First chat response is slow

First conversation turn builds the system prompt, which reads the scan. If the scanner hasn't run yet, the prompt has no cluster context and the agent will call more tools to compensate. Wait for the first scheduled knowledge refresh (or force a scan via run a cluster scan), then chat is snappier.

Reporter scan blocks for minutes

Large clusters (10k+ pods) can spend significant time listing resources. Reduce the scanner's surface via Helm:

agent:
  namespaces:
    include: [prod, staging]      # Only these namespaces

or

agent:
  namespaces:
    exclude: [kube-system, monitoring, istio-system, argo, argocd]

Bedrock latency feels high

Switch the interactive model tier to fast (Haiku) if the workload is tool-call-heavy rather than reasoning-heavy:

agent:
  model:
    interactive: fast

Haiku is ~3-5x faster than Sonnet; the tradeoff is weaker multi-step reasoning.
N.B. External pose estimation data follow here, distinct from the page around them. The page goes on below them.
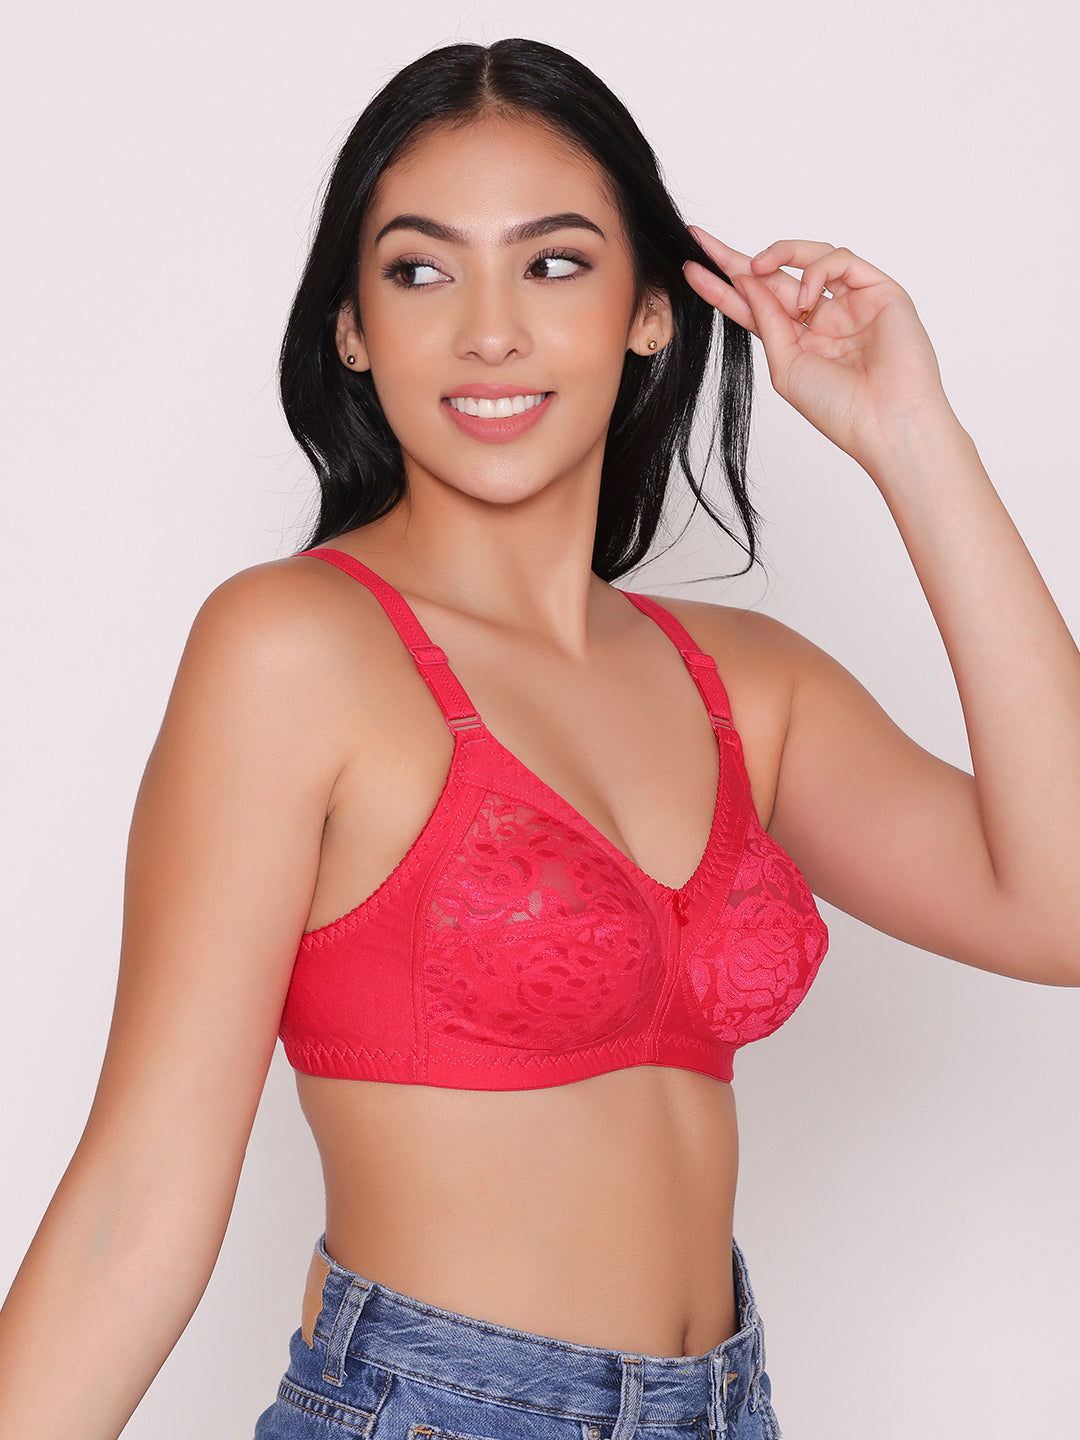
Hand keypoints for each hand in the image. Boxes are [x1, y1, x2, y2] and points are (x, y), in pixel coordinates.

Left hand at [684, 230, 957, 470]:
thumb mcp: (785, 365)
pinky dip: (817, 270)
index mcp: (798, 341)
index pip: (754, 305)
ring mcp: (851, 302)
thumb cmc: (839, 407)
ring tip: (755, 267)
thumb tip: (746, 279)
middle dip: (738, 258)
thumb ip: (766, 321)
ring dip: (777, 255)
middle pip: (774, 277)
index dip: (723, 286)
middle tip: (701, 241)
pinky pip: (840, 261)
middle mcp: (823, 318)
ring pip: (809, 257)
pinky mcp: (878, 290)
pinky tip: (807, 297)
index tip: (690, 268)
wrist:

Fine for "fetch logs + describe pod" flows; worse for "debug this cross-cluster connectivity puzzle."

Logs + debugging

# Backend logs (streaming)
kubectl logs -n clu-ops deploy/clu-ops-agent -c backend -f

# Frontend / ingress logs
kubectl logs -n clu-ops deploy/clu-ops-agent -c frontend

# State ConfigMaps
kubectl get cm -n clu-ops -o name | grep clu-ops-
# → clu-ops-reports
# → clu-ops-approvals
# → clu-ops-snoozes
# → clu-ops-audit
# → clu-ops-scan

# Inspect the audit log
kubectl get cm -n clu-ops clu-ops-audit \
  -o jsonpath='{.data.audit\.json}' | jq '.[-20:]'

Still stuck

  • Check Getting Started for the happy-path walkthrough.
  • Re-read Install Clu on AWS EKS if anything AWS-shaped is failing.
  • File an issue with the commit SHA (kubectl get deploy -n clu-ops clu-ops-agent -o jsonpath='{.metadata.annotations}'), the pod logs, and the relevant kubectl describe output.